There was mustard, and ketchup, and wilted onion squares too small to pick out; he had forgotten, again, to ask for a plain burger. He squeezed it gently between his fingers, watched a bloat of yellow mustard swell like a gum-bubble, and wondered if he would be able to eat it without throwing up. A ridiculous question, he knew, since it was all he had to eat for now. He had spent all the money he had on the airplane ticket in his pocket. He reached down to feel it, touched a sharp cardboard corner, and sighed in anticipation.
This time tomorrow he might be sitting in an identical McDonald's on the opposite side of the country - the idea excited him. Just thinking about being somewhere else excited him, with a sick pitching intensity, the feeling of shoplifting or walking in a dark alley at night. He would visit the Haight-Ashbury hotel when he got there, stand in the lobby where his heroes had stood and chatted and kissed each other and tripped on acid; he would walk down the streets, familiar from his constant fantasies of them, and feel the vibes of beauty and peace that must surely drift up from the warm California sidewalks; he even planned to sleep, if he could, in Golden Gate Park, and imagine that he could hear the voices and see the ghostly outlines of the participants in the Human Be-In. San Francisco was where he belonged.

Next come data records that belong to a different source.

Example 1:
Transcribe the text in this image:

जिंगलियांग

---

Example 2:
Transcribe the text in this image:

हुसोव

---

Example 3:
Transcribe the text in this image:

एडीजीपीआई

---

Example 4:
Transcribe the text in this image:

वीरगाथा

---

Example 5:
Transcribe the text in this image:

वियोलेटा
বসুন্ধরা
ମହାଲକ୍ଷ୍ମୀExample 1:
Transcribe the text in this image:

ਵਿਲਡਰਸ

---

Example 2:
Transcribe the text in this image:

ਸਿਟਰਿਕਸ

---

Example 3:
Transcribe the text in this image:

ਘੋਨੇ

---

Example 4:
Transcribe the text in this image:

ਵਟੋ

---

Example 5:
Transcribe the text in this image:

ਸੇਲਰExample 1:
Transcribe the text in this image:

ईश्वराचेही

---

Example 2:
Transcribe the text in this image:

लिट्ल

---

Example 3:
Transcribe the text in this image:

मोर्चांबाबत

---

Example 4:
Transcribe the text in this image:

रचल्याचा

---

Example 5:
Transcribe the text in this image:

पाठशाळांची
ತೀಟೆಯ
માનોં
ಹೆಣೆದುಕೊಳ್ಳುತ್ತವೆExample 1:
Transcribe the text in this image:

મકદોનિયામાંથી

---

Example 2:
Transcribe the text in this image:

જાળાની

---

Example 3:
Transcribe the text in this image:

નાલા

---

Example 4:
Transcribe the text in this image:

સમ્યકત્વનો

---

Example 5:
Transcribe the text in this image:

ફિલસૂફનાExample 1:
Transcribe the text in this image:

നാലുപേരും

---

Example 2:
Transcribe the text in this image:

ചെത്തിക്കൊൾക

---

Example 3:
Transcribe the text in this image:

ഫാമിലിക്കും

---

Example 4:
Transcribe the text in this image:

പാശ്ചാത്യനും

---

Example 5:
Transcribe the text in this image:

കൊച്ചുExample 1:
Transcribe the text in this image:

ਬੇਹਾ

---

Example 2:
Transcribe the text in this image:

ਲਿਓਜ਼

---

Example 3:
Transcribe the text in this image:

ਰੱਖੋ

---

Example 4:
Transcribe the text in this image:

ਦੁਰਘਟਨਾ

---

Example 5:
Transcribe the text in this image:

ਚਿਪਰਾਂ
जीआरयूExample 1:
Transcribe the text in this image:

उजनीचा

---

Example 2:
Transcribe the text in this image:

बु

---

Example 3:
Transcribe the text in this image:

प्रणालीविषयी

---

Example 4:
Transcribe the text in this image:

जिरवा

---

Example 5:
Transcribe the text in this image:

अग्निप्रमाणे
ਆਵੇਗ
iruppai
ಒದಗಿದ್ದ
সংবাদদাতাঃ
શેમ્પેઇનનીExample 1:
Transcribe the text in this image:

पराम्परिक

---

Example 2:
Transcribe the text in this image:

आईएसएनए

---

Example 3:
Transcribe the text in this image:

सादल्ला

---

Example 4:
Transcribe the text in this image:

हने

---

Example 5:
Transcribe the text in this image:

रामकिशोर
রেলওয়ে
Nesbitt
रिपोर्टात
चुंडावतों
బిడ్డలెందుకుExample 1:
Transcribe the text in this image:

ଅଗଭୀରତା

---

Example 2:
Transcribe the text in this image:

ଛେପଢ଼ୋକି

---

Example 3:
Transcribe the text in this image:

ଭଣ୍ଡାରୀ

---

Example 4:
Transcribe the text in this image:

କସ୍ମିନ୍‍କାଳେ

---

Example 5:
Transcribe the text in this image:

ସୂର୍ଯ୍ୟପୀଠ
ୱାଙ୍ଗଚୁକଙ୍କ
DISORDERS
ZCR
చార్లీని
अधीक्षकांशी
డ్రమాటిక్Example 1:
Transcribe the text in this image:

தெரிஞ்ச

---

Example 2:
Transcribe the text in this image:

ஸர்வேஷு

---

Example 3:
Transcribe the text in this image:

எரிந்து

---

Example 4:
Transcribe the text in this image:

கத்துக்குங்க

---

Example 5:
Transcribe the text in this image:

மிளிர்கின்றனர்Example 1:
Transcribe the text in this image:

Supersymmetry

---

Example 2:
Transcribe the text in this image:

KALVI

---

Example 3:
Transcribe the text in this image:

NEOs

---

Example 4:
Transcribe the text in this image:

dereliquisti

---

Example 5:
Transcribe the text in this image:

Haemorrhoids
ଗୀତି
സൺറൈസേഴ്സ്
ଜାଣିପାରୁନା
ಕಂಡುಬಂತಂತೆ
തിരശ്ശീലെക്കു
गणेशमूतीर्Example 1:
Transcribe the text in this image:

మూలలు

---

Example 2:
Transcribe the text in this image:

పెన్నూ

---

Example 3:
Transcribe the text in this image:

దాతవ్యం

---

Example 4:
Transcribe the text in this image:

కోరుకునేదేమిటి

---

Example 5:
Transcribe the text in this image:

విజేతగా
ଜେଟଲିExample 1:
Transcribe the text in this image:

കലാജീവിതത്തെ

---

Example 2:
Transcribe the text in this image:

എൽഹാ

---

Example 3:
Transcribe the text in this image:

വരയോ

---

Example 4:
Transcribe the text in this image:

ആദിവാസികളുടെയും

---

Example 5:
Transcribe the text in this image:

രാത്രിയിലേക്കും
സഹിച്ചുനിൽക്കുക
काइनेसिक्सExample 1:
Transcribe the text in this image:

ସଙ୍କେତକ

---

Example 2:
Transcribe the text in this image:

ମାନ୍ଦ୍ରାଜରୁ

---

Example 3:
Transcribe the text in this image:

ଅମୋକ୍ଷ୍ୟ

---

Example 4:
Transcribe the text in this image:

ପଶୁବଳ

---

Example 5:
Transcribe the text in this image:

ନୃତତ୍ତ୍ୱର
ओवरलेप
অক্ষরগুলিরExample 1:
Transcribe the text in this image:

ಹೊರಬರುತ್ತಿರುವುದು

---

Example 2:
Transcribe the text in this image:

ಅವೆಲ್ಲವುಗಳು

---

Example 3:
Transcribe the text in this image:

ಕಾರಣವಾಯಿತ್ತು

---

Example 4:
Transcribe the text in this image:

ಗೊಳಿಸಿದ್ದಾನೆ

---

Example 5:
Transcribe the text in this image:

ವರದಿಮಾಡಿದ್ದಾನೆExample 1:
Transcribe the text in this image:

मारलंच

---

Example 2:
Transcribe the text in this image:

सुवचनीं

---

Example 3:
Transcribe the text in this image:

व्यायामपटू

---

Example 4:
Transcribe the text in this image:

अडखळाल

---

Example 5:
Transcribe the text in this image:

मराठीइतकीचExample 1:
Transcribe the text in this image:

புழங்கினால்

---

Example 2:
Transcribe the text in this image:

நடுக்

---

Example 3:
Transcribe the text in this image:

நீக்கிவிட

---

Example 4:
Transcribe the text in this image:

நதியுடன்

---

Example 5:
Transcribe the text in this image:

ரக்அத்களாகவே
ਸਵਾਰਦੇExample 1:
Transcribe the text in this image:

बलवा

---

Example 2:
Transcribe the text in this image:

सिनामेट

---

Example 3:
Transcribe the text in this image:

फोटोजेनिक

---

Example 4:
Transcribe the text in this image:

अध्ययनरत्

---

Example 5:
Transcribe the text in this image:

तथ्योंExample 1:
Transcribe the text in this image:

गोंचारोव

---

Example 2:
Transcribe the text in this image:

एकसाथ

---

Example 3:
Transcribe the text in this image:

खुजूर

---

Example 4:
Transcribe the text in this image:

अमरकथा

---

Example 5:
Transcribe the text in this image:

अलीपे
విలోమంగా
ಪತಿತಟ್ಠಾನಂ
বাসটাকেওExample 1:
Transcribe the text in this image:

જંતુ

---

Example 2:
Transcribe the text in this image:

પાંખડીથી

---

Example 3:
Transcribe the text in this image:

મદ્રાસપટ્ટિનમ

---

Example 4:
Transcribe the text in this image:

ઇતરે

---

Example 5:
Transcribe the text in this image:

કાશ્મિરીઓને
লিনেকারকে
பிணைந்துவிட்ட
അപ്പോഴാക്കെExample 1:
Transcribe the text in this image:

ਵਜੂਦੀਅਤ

He had prepared for this flight. He was never coming back. Everything that he loved and wanted was in the duffel bag at his feet; his other possessions were in the pawn shop downtown. He had an extra set of clothes, a few books, a Walkman cassette player, Jefferson Airplane and Grateful Dead tapes, and a toothbrush. He had everything he wanted in the world. Kevin Shapiro, Boy Orphan, swallowed the last bite of his disgusting hamburger and headed out the door of the McDonald's and in the direction of his future.